Copy the throat chakra passage from "Like, seriously, okay…" to "freely and easily.", replacing "pressure valve" with "release valve".

*** Opening of Source passage ***

Let your true voice sing


This past week has been particularly eye-opening and challenging. Along with all the other changes going on in my world now, just in time for darkness to reign supreme and for thoughts to turn even deeper inward, my world was rocked by some well-timed messages speaking directly to my soul. Call it a cosmic two-by-four, if you will.

Literally everything has been about the throat chakra (vishuddha) and jalandara bandha (“throat lock”): A yoga class, some well-placed readings, situations where I need to remove the blockage and let my words flow, a reminder to “speak ye little and listen much,” and a gift of lapis lazuli.


Like, seriously, okay… I got the hint. ;)

The vishuddha is the body’s voice, a pressure valve which expresses energy from the other chakras. If blocked or out of balance, it can easily affect the health of all other chakras; in balance, it allows for the easy expression of what we think and feel. Personal truths are brought into the world, and the energy between body and spirit flows freely and easily.

This concept lends strongly to being impeccable with your word, a lesson learned from don Miguel Ruiz in The Four Agreements. The most difficult agreement we can make with ourselves -- and the one we must make in order to make the others -- is to allow ourselves to acknowledge and honor the power of the word, both internally and externally. Being impeccable leads to personal responsibility; every word you say holds the power to create the world around you, including within yourself. As a force for expression and communication, one must begin with powerful, positive words towards one’s self; only when we do that can we project those powerful, positive words to those around us.

I’ve been told multiple times my vishuddha is blocked or underactive. I guess I need to start believing it. ;) Most people pick up relatively quickly that I’m not one to speak my mind except when vitally important, reserving myself instead to burying those thoughts. And yes, part of it is strictly my nature; I’m an internal thinker, rarely sharing what goes on in my head. What they don’t know is the reason why.

When I was younger, I was very shy, quiet, and highly empathetic. The moniker “mighty mouse,” given to me by an elementary school teacher and carried with me through most of my life (much like “giggles,” ha), applies more than just to being strong when small, but to my quiet nature, too.

I learned very early on that speaking up meant potentially starting conflict, something I absolutely loathed, and experiencing situations where my voice was drowned or tuned out. Instead of rocking the proverbial boat, I’d either swallow my feelings or apologize and back down when I did say something in disagreement with another. Emotions, thoughts, ideas, and so forth were all pushed down in favor of nodding in mock agreement and going with the flow. This was reinforced as I grew older and through certain life situations, and eventually, I started to really believe my thoughts weren’t worth hearing.

With time -- and especially recently -- these “negative” emotions blocked up any opportunity to express the “positive” emotions, leaving me unable to speak any words at all. Sure, I appear very jovial on the surface, and by and large, I really am. But I’m admittedly terrible at communicating pretty much anything, reserving my word instead for the benefit of others rather than to express my opinions and thoughts freely.

As a result, there have been several times when refusing or finding it impossible to speak my truth created a personal reality that, quite honestly, holds little water compared to what actually exists. Inevitably, it’s led to a lack of confidence, assurance, and self-love.

*** Close of Source passage ***
*** Opening of Dataset records ***

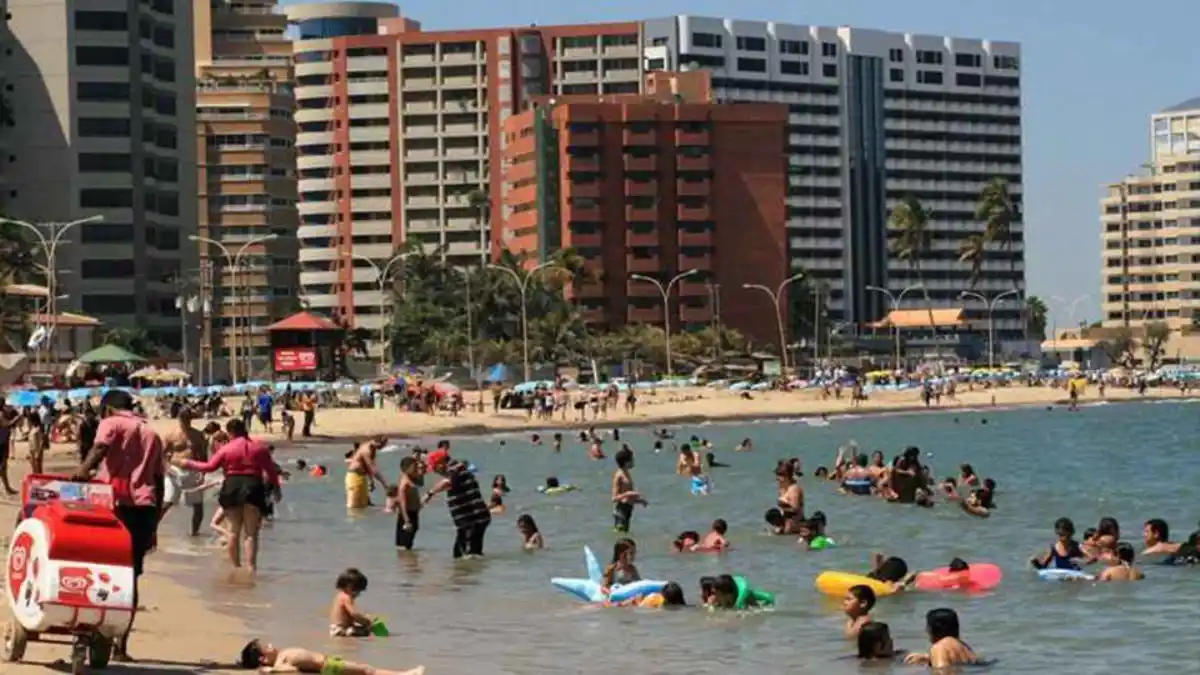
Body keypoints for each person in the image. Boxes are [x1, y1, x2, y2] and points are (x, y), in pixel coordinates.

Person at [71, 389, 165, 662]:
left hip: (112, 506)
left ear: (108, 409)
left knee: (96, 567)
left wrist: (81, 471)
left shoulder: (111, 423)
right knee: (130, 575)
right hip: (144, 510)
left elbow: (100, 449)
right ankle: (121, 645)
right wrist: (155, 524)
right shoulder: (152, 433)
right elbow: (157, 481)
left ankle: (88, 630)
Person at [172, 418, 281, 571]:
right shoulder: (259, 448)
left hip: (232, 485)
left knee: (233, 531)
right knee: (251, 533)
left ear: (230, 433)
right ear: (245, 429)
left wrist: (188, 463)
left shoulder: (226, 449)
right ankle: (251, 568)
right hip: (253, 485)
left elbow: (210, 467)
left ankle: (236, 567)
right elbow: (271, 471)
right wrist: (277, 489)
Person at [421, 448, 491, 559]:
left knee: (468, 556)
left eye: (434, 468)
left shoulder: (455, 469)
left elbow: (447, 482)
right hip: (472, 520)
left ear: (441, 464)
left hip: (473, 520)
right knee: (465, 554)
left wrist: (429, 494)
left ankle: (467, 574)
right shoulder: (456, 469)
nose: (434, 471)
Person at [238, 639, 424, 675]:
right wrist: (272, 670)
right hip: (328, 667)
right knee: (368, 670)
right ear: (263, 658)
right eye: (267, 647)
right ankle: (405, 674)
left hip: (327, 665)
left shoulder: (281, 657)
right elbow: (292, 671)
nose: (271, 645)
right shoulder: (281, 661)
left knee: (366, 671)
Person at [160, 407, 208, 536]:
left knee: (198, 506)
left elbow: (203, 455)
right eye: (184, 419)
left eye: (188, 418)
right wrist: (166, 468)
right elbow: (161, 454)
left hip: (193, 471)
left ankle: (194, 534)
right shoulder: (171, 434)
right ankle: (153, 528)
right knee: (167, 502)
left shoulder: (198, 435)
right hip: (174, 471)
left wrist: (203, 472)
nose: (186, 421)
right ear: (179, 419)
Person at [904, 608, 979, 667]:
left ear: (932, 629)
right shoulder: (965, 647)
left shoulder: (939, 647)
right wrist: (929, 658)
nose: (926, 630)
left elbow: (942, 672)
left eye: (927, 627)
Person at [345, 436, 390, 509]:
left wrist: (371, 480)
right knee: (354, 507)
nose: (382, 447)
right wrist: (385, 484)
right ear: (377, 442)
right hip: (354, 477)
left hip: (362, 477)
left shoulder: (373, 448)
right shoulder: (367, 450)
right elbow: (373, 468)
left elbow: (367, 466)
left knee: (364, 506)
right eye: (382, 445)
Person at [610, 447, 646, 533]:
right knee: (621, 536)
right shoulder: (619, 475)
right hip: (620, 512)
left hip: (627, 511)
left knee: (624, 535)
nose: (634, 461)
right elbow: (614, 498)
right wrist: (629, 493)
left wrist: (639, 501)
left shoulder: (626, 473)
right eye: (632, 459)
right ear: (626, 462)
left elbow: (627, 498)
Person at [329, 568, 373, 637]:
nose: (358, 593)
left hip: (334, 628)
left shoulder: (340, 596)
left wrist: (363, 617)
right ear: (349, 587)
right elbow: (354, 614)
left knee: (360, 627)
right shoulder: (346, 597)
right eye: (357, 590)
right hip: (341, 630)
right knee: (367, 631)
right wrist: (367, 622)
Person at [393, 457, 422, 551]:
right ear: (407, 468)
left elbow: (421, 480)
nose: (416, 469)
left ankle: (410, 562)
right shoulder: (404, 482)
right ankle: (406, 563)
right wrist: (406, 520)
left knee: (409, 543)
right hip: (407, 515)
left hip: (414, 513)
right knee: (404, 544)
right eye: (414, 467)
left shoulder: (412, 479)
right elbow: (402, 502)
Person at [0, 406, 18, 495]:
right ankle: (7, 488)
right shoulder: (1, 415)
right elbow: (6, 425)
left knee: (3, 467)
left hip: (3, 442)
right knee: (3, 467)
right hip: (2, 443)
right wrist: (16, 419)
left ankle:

*** Close of Dataset records ***

Answer to the exercise:
Like, seriously, okay… I got the hint. ;)

The vishuddha is the body’s voice, a release valve which expresses energy from the other chakras. If blocked or out of balance, it can easily affect the health of all other chakras; in balance, it allows for the easy expression of what we think and feel. Personal truths are brought into the world, and the energy between body and spirit flows freely and easily.